Co robi dzisiaj prezes, który przez ponad dekadę zarządzał największym bankiem w Polsce, opierając się przy tym różnym, czasami nieczystym siłom politycznym?
Jestem wolnym człowiekiem (śmiech). Tak duże organizmy i korporacje, jak PKO Bank Polski, ograniczają w jakimś sensie indywidualną wolność, nakazują, co wypada, a czego nie wypada zrobić, bo będzie źle postrzegane. Przygotowywałem się zresztą do mojej obecnej sytuacji, bo jasne było, że nie będę do końca życia ani do emerytury (w zależności od tego, co będzie pierwsze) prezesem PKO BP.
A co teraz? Realizuję się w wielu projektach, od takich pro publico bono, po komercyjne. W jakimś sensie wróciłem do mojej natury. Zawsze byłem ciekawy świata, nowych rzeczy. W związku z tym staram się je dotykać, poznawać, zrozumieć, a także wspierać doświadczeniem, radą, spokojem. Czasami dostaję pytania, jak mnie przedstawić na konferencji. Odpowiadam, że triadą: menedżer, strateg i innowator.
Dlaczego zrezygnował Pan z fotelu szefa PKO BP w 2021 roku? Krążyło wiele spekulacji.
Profesor Marek Belka użył kiedyś sformułowania, że nie chce się kopać z koniem. Wydaje mi się, że moja sytuacja dotycząca odejścia była podobna. W pewnym momencie uznałem, że nie jestem w stanie dostarczyć wartości dla ludzi, których zaangażowałem i zachęcałem do pracy w PKO BP. Zawsze starałem się chronić, żeby te elementy związane z zewnętrznym światem poza bankiem, zwłaszcza politycznym, nie docierały do nich. Wydaje mi się, że byłem w tym skuteczny.
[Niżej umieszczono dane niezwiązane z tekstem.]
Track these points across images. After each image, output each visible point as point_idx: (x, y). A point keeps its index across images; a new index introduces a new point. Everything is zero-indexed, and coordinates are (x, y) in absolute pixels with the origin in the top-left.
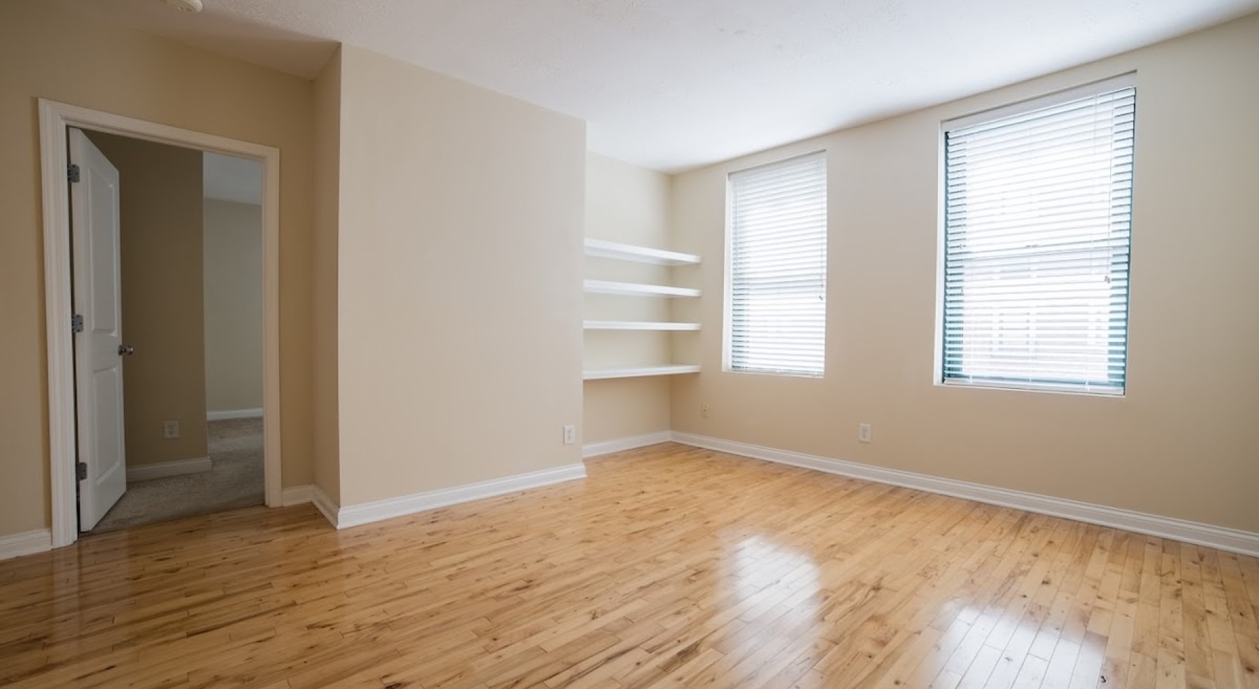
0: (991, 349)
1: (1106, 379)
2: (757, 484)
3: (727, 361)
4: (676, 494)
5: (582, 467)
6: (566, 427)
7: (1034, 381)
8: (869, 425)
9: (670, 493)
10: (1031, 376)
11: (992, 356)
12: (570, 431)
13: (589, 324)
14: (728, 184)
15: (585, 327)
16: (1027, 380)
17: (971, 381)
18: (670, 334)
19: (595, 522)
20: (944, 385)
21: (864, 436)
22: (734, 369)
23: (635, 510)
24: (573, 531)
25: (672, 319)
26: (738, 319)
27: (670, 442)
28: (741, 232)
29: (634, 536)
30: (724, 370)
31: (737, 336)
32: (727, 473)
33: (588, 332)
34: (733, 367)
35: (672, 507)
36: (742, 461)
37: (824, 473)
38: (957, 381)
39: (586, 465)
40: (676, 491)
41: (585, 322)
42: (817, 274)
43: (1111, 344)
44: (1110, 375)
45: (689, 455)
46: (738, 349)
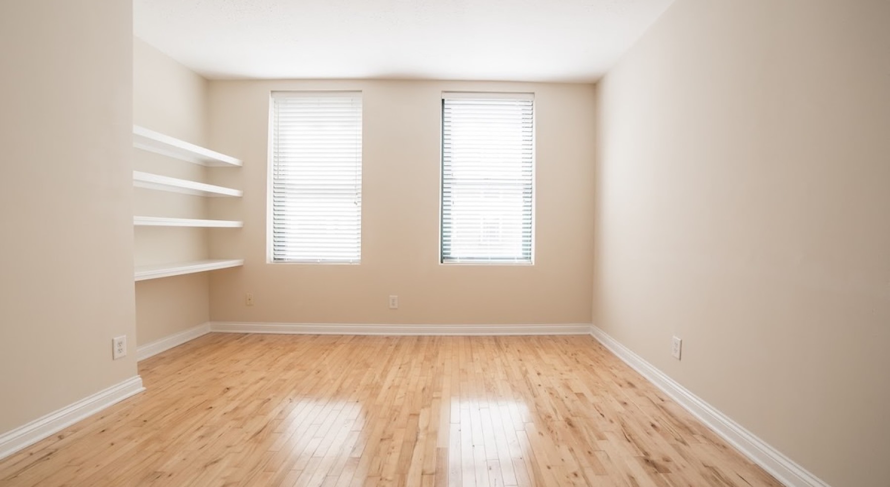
0: (480, 240)
1: (521, 256)
2: (325, 355)
3: (270, 255)
4: (262, 383)
5: (138, 379)
6: (115, 339)
7: (492, 259)
8: (396, 296)
9: (257, 382)
10: (490, 256)
11: (480, 245)
12: (120, 344)
13: (141, 220)
14: (271, 100)
15: (135, 223)
16: (488, 259)
17: (458, 261)
18: (207, 231)
19: (202, 437)
20: (442, 264)
21: (393, 304)
22: (275, 261)
23: (236, 409)
24: (183, 457)
25: (208, 217)
26: (278, 216)
27: (211, 333)
28: (283, 144)
29: (260, 437)
30: (268, 262)
31: (279, 232)
32: (292, 350)
33: (139, 229)
34: (275, 259)
35: (271, 396)
36: (295, 339)
37: (365, 336)
38: (451, 261)
39: (142, 377)
40: (262, 379)
41: (135, 218)
42: (353, 185)
43: (524, 236)
44: (524, 254)
45: (242, 342)
46: (279, 245)
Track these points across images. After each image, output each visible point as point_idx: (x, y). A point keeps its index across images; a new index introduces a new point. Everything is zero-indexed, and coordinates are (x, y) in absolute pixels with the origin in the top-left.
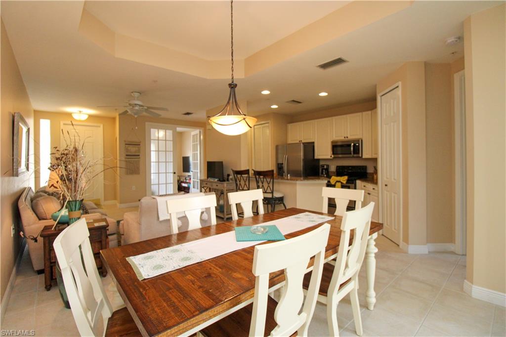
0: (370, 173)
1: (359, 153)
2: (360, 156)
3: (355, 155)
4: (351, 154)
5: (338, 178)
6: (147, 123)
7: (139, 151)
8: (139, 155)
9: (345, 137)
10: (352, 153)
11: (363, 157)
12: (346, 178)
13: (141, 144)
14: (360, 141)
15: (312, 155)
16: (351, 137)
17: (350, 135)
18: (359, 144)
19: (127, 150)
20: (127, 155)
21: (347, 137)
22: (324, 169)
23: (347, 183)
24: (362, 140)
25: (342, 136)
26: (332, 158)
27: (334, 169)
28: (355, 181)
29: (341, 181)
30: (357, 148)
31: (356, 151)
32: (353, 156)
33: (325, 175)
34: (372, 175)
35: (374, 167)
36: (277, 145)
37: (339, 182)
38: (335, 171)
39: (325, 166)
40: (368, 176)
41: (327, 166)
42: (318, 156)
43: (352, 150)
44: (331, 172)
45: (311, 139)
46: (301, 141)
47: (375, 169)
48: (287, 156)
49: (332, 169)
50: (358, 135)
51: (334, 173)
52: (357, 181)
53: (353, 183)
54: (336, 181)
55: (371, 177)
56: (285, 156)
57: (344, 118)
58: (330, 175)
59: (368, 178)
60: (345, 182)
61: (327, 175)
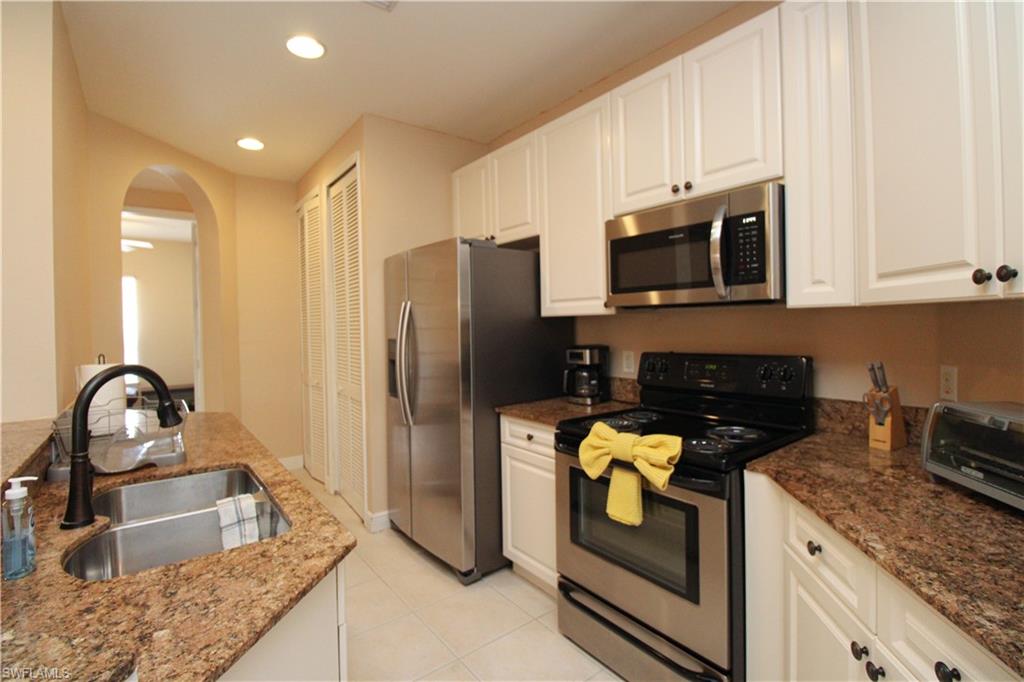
0: (832, 402)
1: (762, 277)
3: (743, 292)
4: (710, 283)
5: (627, 444)
9: (676, 190)
10: (718, 278)
11: (793, 302)
12: (672, 446)
14: (771, 192)
15: (531, 293)
16: (706, 185)
17: (706, 173)
18: (761, 216)
21: (688, 187)
22: (584, 367)
23: (672, 480)
24: (782, 189)
25: (664, 185)
26: (612, 311)
27: (632, 370)
28: (735, 474)
29: (636, 464)
30: (751, 243)
31: (745, 263)
32: (720, 297)
33: (589, 401)
34: (845, 415)
35: (872, 369)
36: (387, 256)
37: (628, 466)
38: (635, 377)
39: (588, 352)
40: (822, 422)
41: (596, 352)
42: (557, 305)
43: (716, 256)
44: (616, 386)
45: (527, 223)
46: (493, 238)
47: (879, 383)
48: (409, 303)
49: (626, 370)
50: (755, 160)
51: (631, 397)
52: (748, 475)
53: (719, 495)
54: (608, 459)
55: (840, 428)
56: (403, 304)
57: (669, 76)
58: (616, 396)
59: (824, 431)
60: (660, 479)
61: (597, 399)
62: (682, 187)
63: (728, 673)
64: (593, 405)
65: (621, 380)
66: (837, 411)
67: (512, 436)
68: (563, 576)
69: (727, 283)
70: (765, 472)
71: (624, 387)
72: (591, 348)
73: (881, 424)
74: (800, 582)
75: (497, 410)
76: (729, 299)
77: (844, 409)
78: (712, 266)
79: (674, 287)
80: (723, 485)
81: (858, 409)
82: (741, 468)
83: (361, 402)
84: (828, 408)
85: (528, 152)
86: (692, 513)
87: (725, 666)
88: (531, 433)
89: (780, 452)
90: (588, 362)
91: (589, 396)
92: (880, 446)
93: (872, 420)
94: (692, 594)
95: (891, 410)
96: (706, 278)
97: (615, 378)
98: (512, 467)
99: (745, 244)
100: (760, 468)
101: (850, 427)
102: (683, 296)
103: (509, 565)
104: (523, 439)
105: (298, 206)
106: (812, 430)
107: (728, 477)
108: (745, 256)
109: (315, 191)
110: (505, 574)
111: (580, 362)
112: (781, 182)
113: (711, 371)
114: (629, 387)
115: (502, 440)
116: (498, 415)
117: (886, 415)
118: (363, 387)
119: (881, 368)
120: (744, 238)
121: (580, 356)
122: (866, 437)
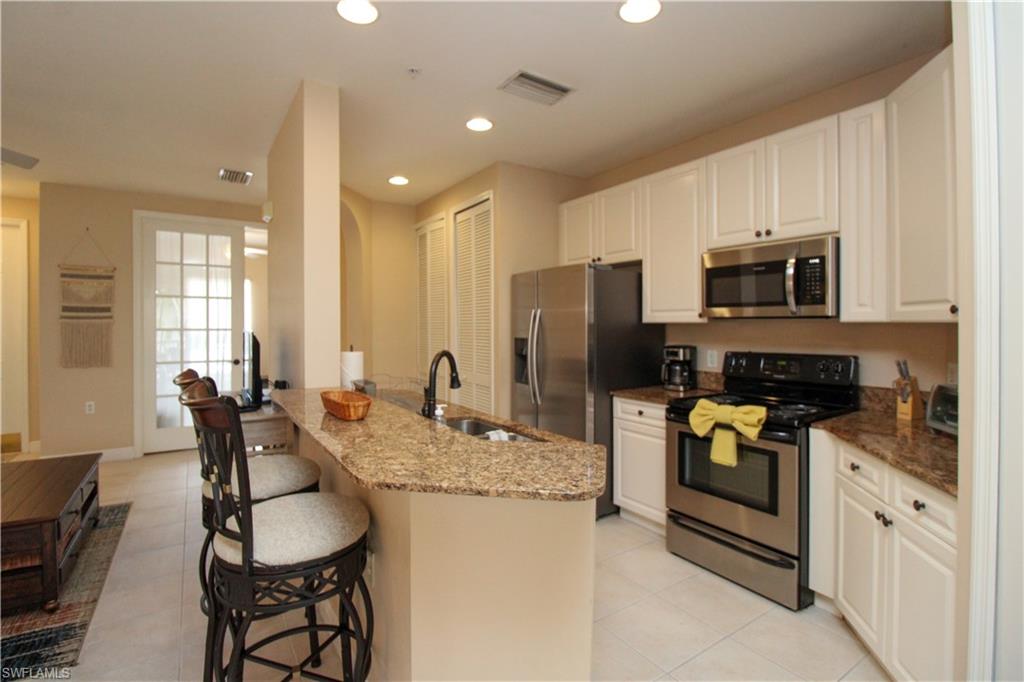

A to, że bycie prezesem PKO BP jest trudną rolą, świadczy los moich licznych już następców.
No właśnie, przez ponad dekadę stworzył pan w PKO BP mocną, merytoryczną drużynę menadżerów. Czy teraz nie boli pana, nie szkoda panu tego banku, patrząc na pędzącą karuzelę personalną na pozycji prezesa?
Nie jestem i nie byłem jego właścicielem, tylko wynajętym menedżerem. Starałem się w jak najlepszy sposób motywować ludzi, zachęcać do zaangażowania, rozwoju. Natomiast nie byłem w stanie zapewnić nikogo, że tak będzie do końca świata i jeden dzień dłużej.
Zmiany w PKO BP w niektórych segmentach są głębokie, mogą spowalniać jego rozwój, ale nie dotyczą tego całego, wielkiego okrętu. Proszę zauważyć, że po dwóch latach od mojego odejścia kierunek wyznaczony w czasie mojej pracy nie został zmieniony. Dlaczego? Bo to nie jest tak, że strategię stworzył jeden czy kilku genialnych ludzi. Udało się stworzyć silną, liczną grupę menedżerską myślącą strategicznie, która hartowała się w trakcie tworzenia i realizacji kilku strategii w trakcie mojego prawie dwunastoletniego przewodzenia PKO. Kładłem silny nacisk na osiąganie zakładanych celów, sprawstwo w działaniu i stawianie sobie coraz ambitniejszych celów. Wychodzenie poza tradycyjną bankowość. I to się udało!